Gli asinelli, come del resto quasi tutti gli animali, sono docili portatori d’amore ed è sempre l’uomo che, maltrattandoli, uccide la bellezza che essi esprimono.

Ogni persona reclusa ha una vita che varrebbe la pena di essere scritta e letta e ogni esistenza contiene così tanti insegnamenti che basterebbero per tutti.
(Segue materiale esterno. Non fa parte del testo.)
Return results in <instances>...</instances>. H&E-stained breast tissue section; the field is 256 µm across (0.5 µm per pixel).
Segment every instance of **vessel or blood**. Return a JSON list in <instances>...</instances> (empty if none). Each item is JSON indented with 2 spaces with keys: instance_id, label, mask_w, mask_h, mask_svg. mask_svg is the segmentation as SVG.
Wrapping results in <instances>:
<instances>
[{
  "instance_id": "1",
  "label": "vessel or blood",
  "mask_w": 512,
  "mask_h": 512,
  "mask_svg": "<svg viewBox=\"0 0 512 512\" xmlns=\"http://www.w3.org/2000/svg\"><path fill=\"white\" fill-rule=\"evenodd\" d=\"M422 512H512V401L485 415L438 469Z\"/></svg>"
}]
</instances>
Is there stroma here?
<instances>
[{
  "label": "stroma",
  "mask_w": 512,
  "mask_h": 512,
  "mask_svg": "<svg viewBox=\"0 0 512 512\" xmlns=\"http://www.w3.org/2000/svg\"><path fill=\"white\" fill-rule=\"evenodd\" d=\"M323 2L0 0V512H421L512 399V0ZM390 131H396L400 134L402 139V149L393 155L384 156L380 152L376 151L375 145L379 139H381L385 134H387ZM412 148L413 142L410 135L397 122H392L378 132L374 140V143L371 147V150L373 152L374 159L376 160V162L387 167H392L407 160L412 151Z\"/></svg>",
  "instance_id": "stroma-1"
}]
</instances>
Vedo le persone di buon cuore che vorrebbero fare di più per alleviare le sofferenze e rimediare alle ingiustizie; intorno a loro c’è una forte luce verde e rosata. So che questo atteggiamento è molto bello e buono e amo quella gente, però conosco anche le leggi del destino e del libero arbitrio e so che nessuno si incontra per caso, l’aguzzino con la vittima, il giudice con il giudicato, le guardie con gli arrestati e così via. Per ogni incontro che avviene si compie la conseguenza di una scelta e anche si pareggiano i conti fra le cause messe con le proprie azioni e i relativi effetti e di tutto quanto le persone sono responsabili. Soltanto un grande amore per sé può fare aprire la coscienza alla comprensione di questa legge di causa ed effetto. Unicamente la conoscenza dell’amore può portare all’accettazione degli eventi della propria vita, anziché a rabbia o rassegnazione.
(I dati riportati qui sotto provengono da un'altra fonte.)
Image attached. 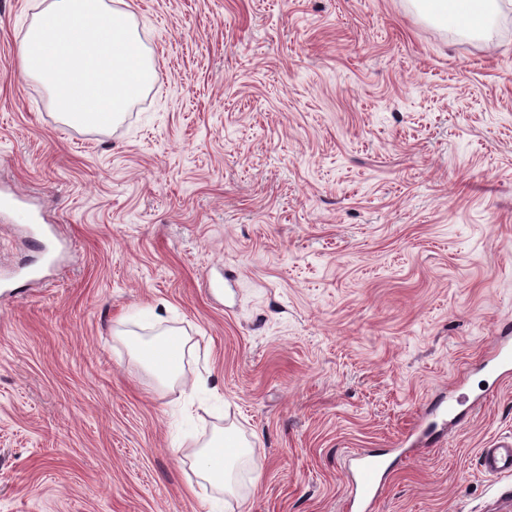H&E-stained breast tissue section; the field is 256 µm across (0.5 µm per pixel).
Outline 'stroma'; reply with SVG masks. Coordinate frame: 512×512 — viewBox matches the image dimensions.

Io sto con tutti loro dentro a questo luogo chiamato carcere e infondo questi principi sussurrandoli nelle orecchie di ciascuno. A volte entro in una cella e rimango a lungo con qualcuno che è pronto ad ascoltare, certe altre cammino con loro lungo i corridoi infiniti e spesso mi espando e dall’alto, divenuto così grande, copro con le mie ali tutti l’edificio e da lì infondo la mia luce.